Entries supplied START

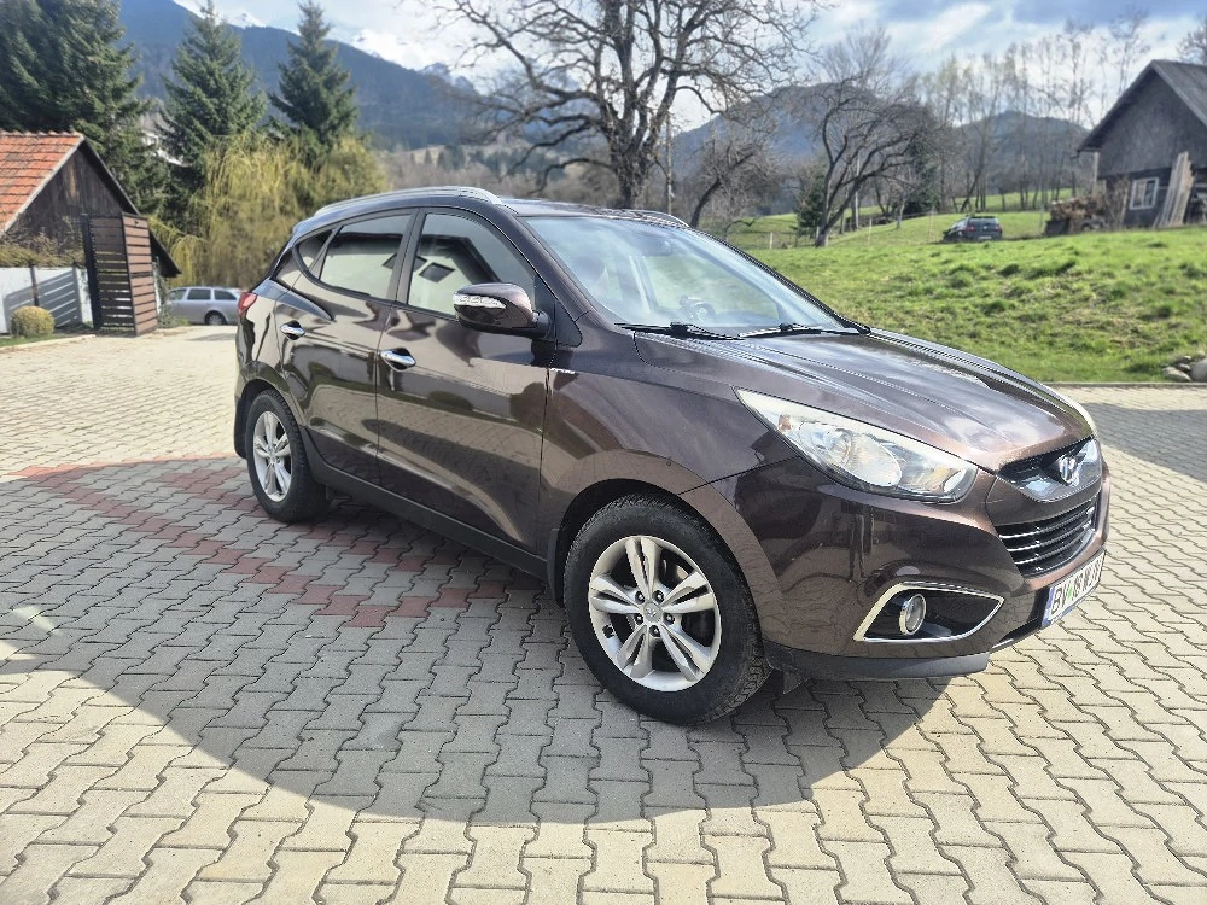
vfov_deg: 58.9
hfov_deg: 73.9
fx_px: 802
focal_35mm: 23
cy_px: 452
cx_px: 604
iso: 25
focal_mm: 5.4
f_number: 1.8
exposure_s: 1/1250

Entries supplied END

-- Task --
Restate exactly the lines running from the line with "hfov_deg: 73.9" to the end of the entries above, both ends included.

-- Reply to the exercise --
hfov_deg: 73.9
fx_px: 802
focal_35mm: 23
cy_px: 452
cx_px: 604
iso: 25
focal_mm: 5.4
f_number: 1.8
exposure_s: 1/1250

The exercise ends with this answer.